McPherson College proved its world-class education at the annual Automotive Restoration Summer Institute. For the first time, eight Stanford University students attended through a new educational partnership.

One of the Stanford students was Jonathan Goh, who is in his second year pursuing a PhD in mechanical engineering.

“McPherson College does a really good job on the art and craft of restoration,” Goh said. “We wanted to bask in the atmosphere of a place where everyone is so enthusiastic about cars.”

McPherson College is the only four-year institution to offer a four-year bachelor’s degree in the craft of automotive restoration. The college’s summer Institute program is an opportunity for professionals and hobbyists who want to learn more about a particular skill or are just curious to learn more about automotive restoration.

Each year, the Institute attracts attendees ranging from high school students to retirees and from across the United States and even the world. This year the Institute attracted 99 students across its three weeks, drawing people from as far away as the four corners of the U.S. - Pennsylvania, Florida, Washington and California among many others.

Amanda Gutierrez, vice president for automotive restoration at McPherson College, said working with Stanford fits into the broader strategic plan of MC’s automotive restoration program. Educational connections are a central goal of the plan, she said. So when she met and spoke with Reilly Brennan, executive director of Stanford’s Revs program, at several automotive events, they saw potential.

The Revs program began at Stanford to help its students appreciate old cars, car culture and new automotive technology. The Stanford students at Institute come from areas of study ranging from design to engineering to neuroscience, as it applies to the brains of drivers.

“We were both excited about the ways that our programs might work together to expand student learning opportunities,” Gutierrez said. “Our summer automotive restoration Institute classes seemed like a natural first step. We each have expertise in different areas. Seeing how those might come together will provide enriching experiences for everyone.”

Gutierrez said the students have been telling her how much they’ve been enjoying the experience and the open attitude of those they encounter in McPherson.

“The REVS program students, coming from California, were able to experience the McPherson quality of life,” she said.

John Subosits, a PhD student in mechanical engineering, took the class in sheet metal along with Goh and Lene Harbott, a postdoctoral researcher in neuroscience originally from England.

Among the projects Goh and Subosits are working on is an experimental test vehicle that can effectively simulate the experience of driving in poor road conditions and inclement weather better than a computer program. Subosits said that the class would have direct application to their work in areas such as developing their metal welding skills. But the biggest benefit was just a better appreciation for the practical side of engineering and design.

“It’s a little easy to get carried away by theory and forget that what you’re designing actually has to be made,” Subosits said.

David Herman, a sophomore from Boston, Mass., majoring in design at Stanford, was one of the students taking a class in drive train in the second week of Institute. He agreed that a better connection to the practicalities of automotive design were a huge benefit of McPherson College’s Institute program.

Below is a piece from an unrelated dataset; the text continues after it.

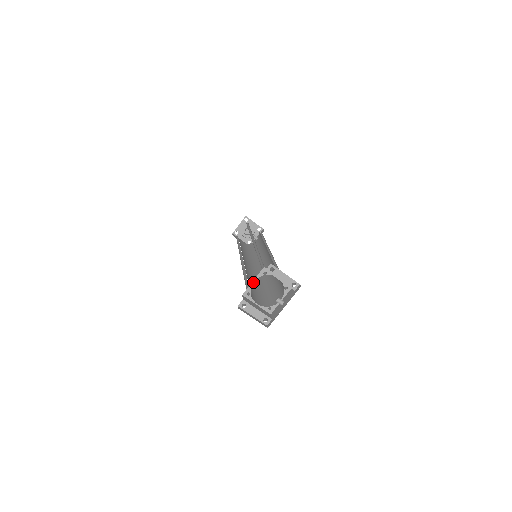
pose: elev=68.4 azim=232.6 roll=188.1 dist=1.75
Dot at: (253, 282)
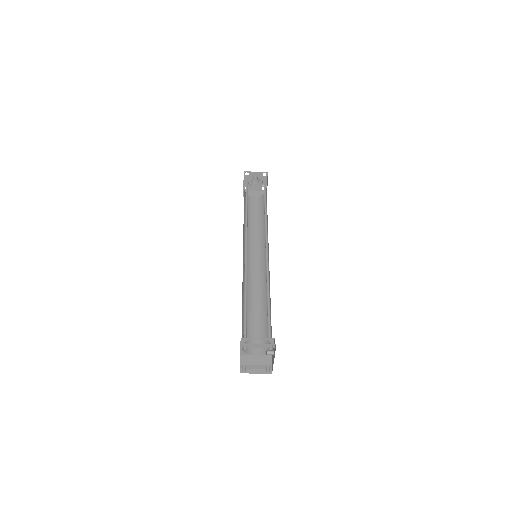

“It’s been really great to reach in and get greasy,” he said.

Harbott, on the other hand, doesn’t have much direct connection between learning how to shape sheet metal and her research on the brain waves of drivers and how they change under certain conditions. She said it was a benefit to have the perspective of what goes into creating a car, but mostly she came to Institute because she loves great cars. It reminds her of going to races with her father in England during her youth.

“This opportunity was presented, and I just could not pass it up,” she said. “Any new thing I can learn that’s car-related, I love it.”

Shannon McClintock, a master’s student in mechanical engineering from San Diego, Calif., said she appreciated learning along with students from a diversity of backgrounds and ages for the help, experience and perspective they offered.